Microglia Activation Weakened And Demyelination Relieved After IL-17 Neutralization
IL-17A is key factor involved in promoting the survival, recruitment and activation of other inflammatory cells via the regulation of cytokines and chemokines expression in several neuroimmune responses. Our above-mentioned data demonstrated that IL-17A expression is also outstanding in the A. cantonensis-infection, to test the real impact of IL-17A, we neutralized IL-17A by injecting specific blocking monoclonal antibodies (mAbs) through the intraperitoneal route. Both LFB (Luxol Fast Blue) staining and TEM were applied to examine whether demyelination condition improved, and myelin sheath thickness was estimated with measurement software. Previous results showed after 21 dpi of A. cantonensis infection, LFB staining of the mouse cerebral medulla decreased, indicating demyelination. While IL-17A neutralizing antibody was applied, the color of cerebral medulla was obviously darker, suggesting less demyelination. TEM results also support this conclusion. IL-17 neutralizing antibody treatment had no effect on myelin sheath thickness in normal mice (Fig. 4a). Because myelin damage can cause unpaired motor function, the neurobehavioral scores of mice were evaluated in each group. We found A. cantonensis-infected group got lower scores than WT group, whereas IL-17 neutralizing antibody attenuated this decrease (Fig. 4b). Given the relationship between demyelination and neurobehavioral scores, we proposed that IL-17A damage effect on myelin during infection cannot be ignored.
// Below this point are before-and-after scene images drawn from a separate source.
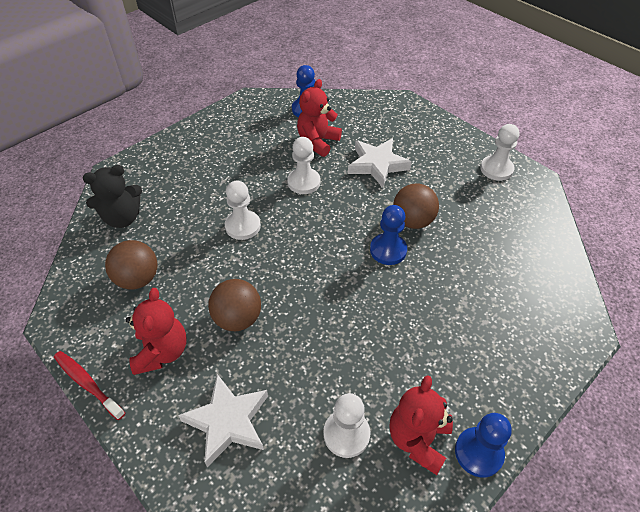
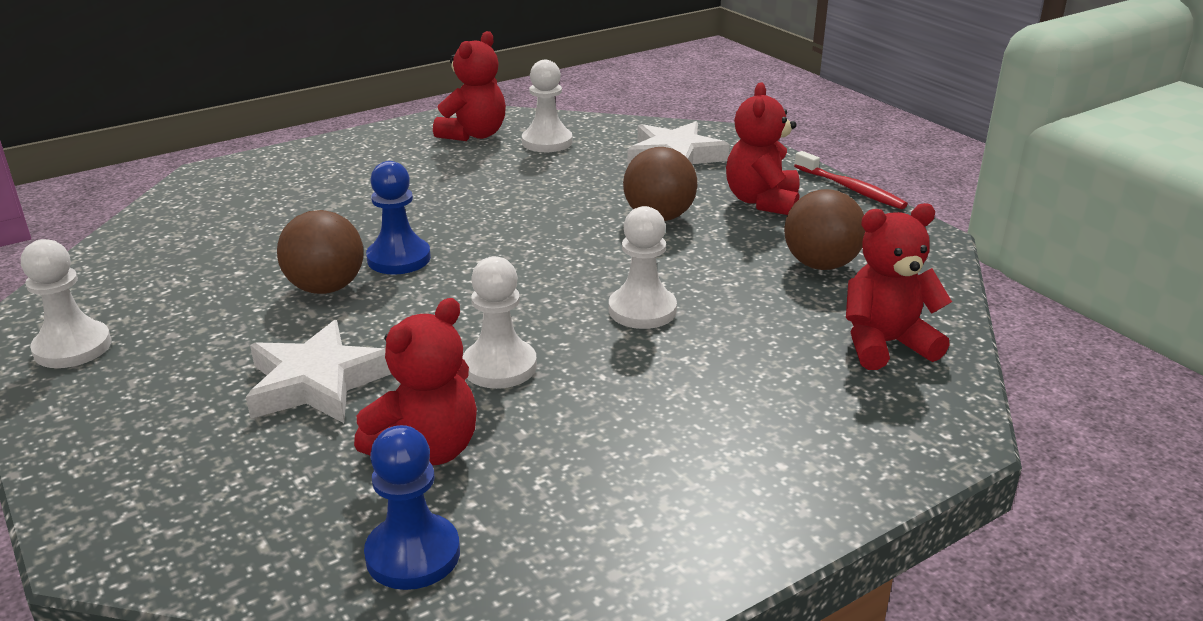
camera: 170 degrees left, 20 degrees down
(123, 218) = (885, 344): black teddy bear -> red teddy bear
(478, 452) = (419, 125): blue pawn -> none

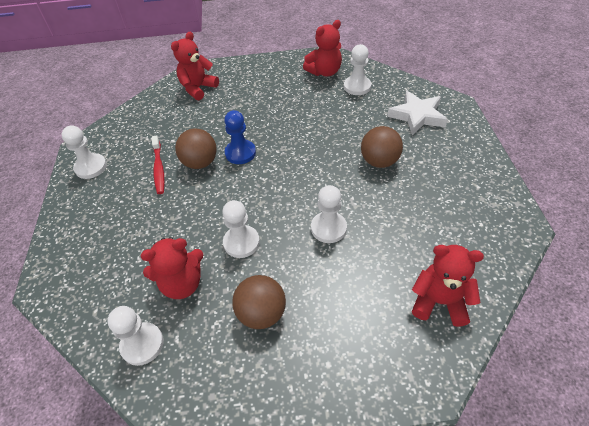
camera: 30 degrees right, 20 degrees up
(317, 382) = (164, 223): white star -> none
(413, 554) = (142, 344): blue pawn -> white pawn
(762, 201) = (443, 166): red teddy bear -> red teddy bear (198, 88)
(820, 265) = (444, 227): brown ball -> brown ball (261, 313)
(850, 188) = (502, 170): red toothbrush -> red toothbrush (159, 168)

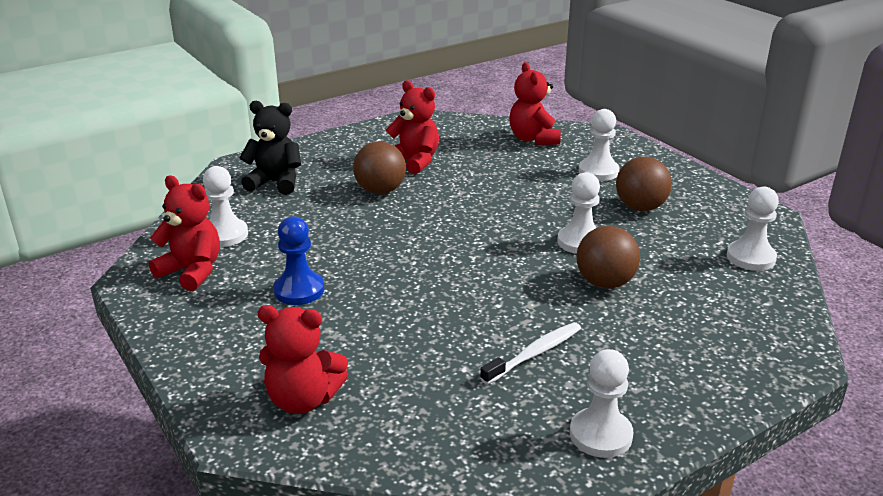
camera: 120 degrees left, 20 degrees down
(159, 168) = (534, 354): red toothbrush -> white toothbrush
(182, 283) = (668, 260): red teddy bear -> red teddy bear (414, 161)
(200, 163) = (489, 318): brown ball -> brown ball (605, 283)
(240, 153) = (441, 290): blue pawn -> blue pawn (299, 290)
(328, 228) = (507, 198): white pawn -> white pawn (598, 171)
(417, 116) = (275, 183): white star -> black teddy bear

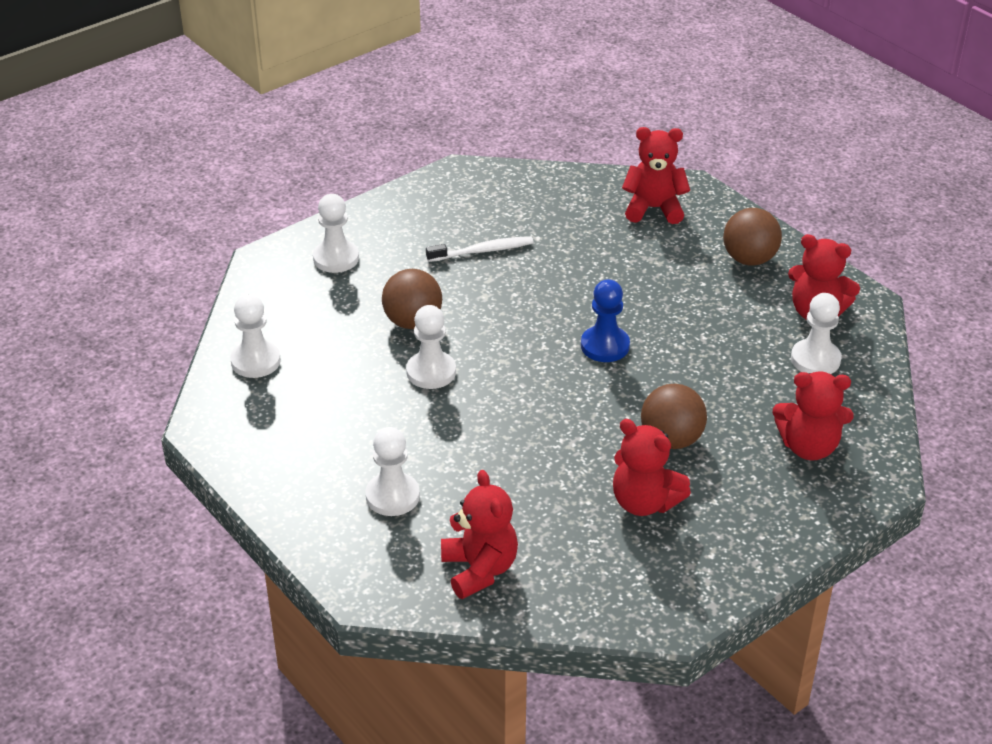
camera: 175 degrees right, 10 degrees up
(275, 183) = (808, 447): black teddy bear -> red teddy bear
(299, 290) = (702, 298): blue pawn -> blue pawn (605, 346)
(534, 354) = (482, 251): white toothbrush -> white toothbrush turned 150 degrees counterclockwise
(600, 435) = (436, 198): white pawn -> white pawn (336, 258)
(640, 207) = (353, 429): brown ball -> brown ball (749, 259)

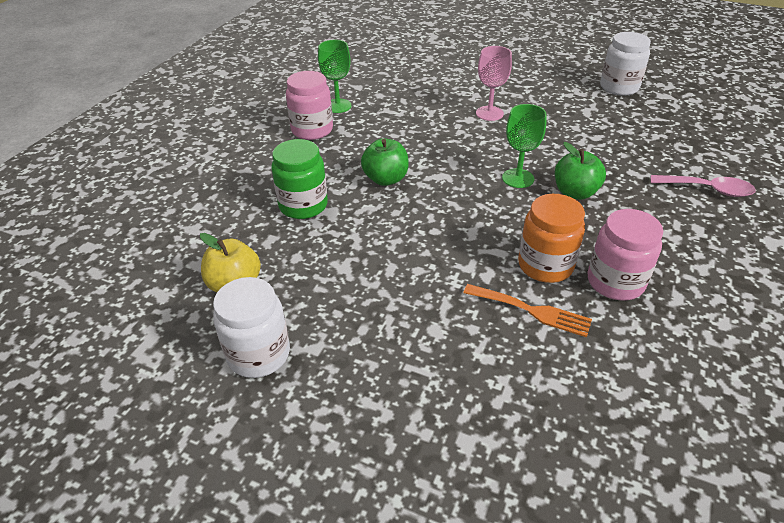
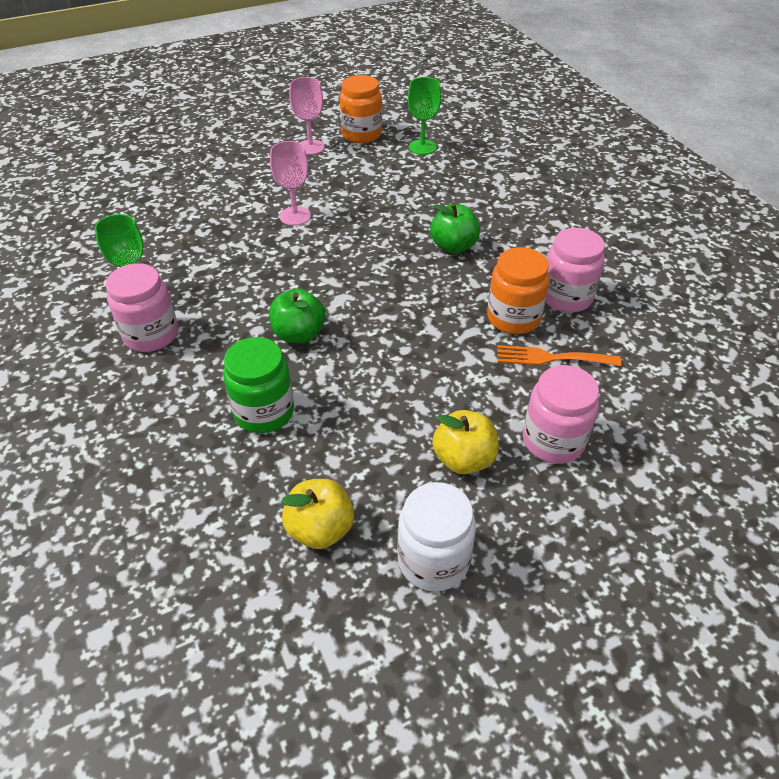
camera: 50 degrees left, 5 degrees up
(366, 319) = (463, 459): none -> yellow apple
(442, 360) = (553, 441): none -> pink jar
(518, 178) = (399, 261): green goblet -> green goblet (422, 147)
(532, 311) = (551, 358): orange fork -> orange fork turned 150 degrees counterclockwise
(566, 78) = (310, 147): none -> pink goblet
(619, 87) = (361, 134): white jar -> orange jar
(708, 190) = (525, 189): pink spoon -> none

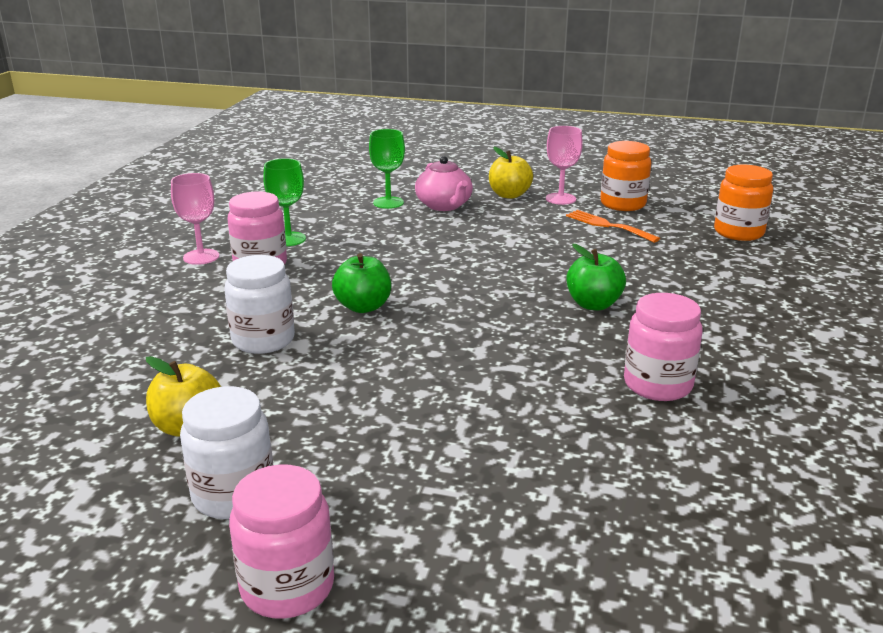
camera: 40 degrees right, 20 degrees down
(227, 193) = (444, 205): none -> pink teapot
(264, 412) = (263, 340): green jar -> white jar
(295, 216) = (477, 236): pink goblet -> pink goblet (201, 257)
(422, 147) = (672, 229): green goblet -> green goblet (388, 203)
(463, 459) = (366, 446): yellow apple -> yellow apple (509, 195)
(513, 318) = (573, 376): orange jar -> orange jar (738, 232)
(551, 358) = (567, 420): orange fork -> orange fork (608, 225)
(553, 441) = (469, 478): pink jar -> pink jar (287, 587)

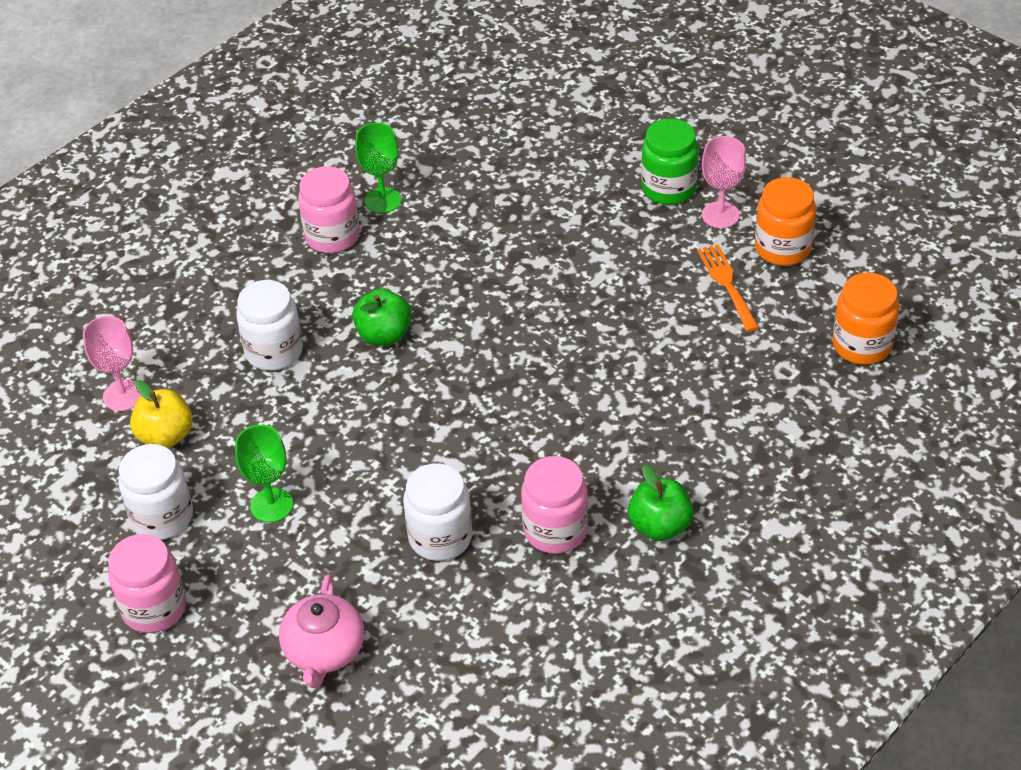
camera: 30 degrees right, 20 degrees up
(201, 257) = (286, 205): pink goblet -> pink goblet (123, 395)
(388, 203) = (525, 163): green goblet -> green goblet (271, 505)
(444, 205) = (580, 187): pink teapot -> pink teapot (324, 651)
(509, 195) = (668, 188): yellow apple -> green jar
(559, 420) = (440, 537): none -> white jar
(593, 304) = (594, 407): green apple -> green apple (660, 526)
Previous research presented that inhibiting activation of microglia by minocycline can efficaciously relieve the injury from A. cantonensis [25]. Microglia maintain the steady statue of immune microenvironment of brain, the mRNA expression levels of CD86, iNOS, CD11b, Arg-1and YM1 were accordingly affected by IL-17 neutralization (Fig. 4c). On protein level, iNOS and Arg-1 had no alteration in the control mice after IL-17 inhibition but decreased in the A. cantonensis infected mice treated with the inhibitor (Fig. 4d). Moreover, the active state of microglia generally performs amebiform, this phenomenon also vanished by contrast (Fig. 4e). These findings implicate microglia inhibition in the ameliorating effect of IL-17 neutralizing antibody on demyelination caused by A. cantonensis infection.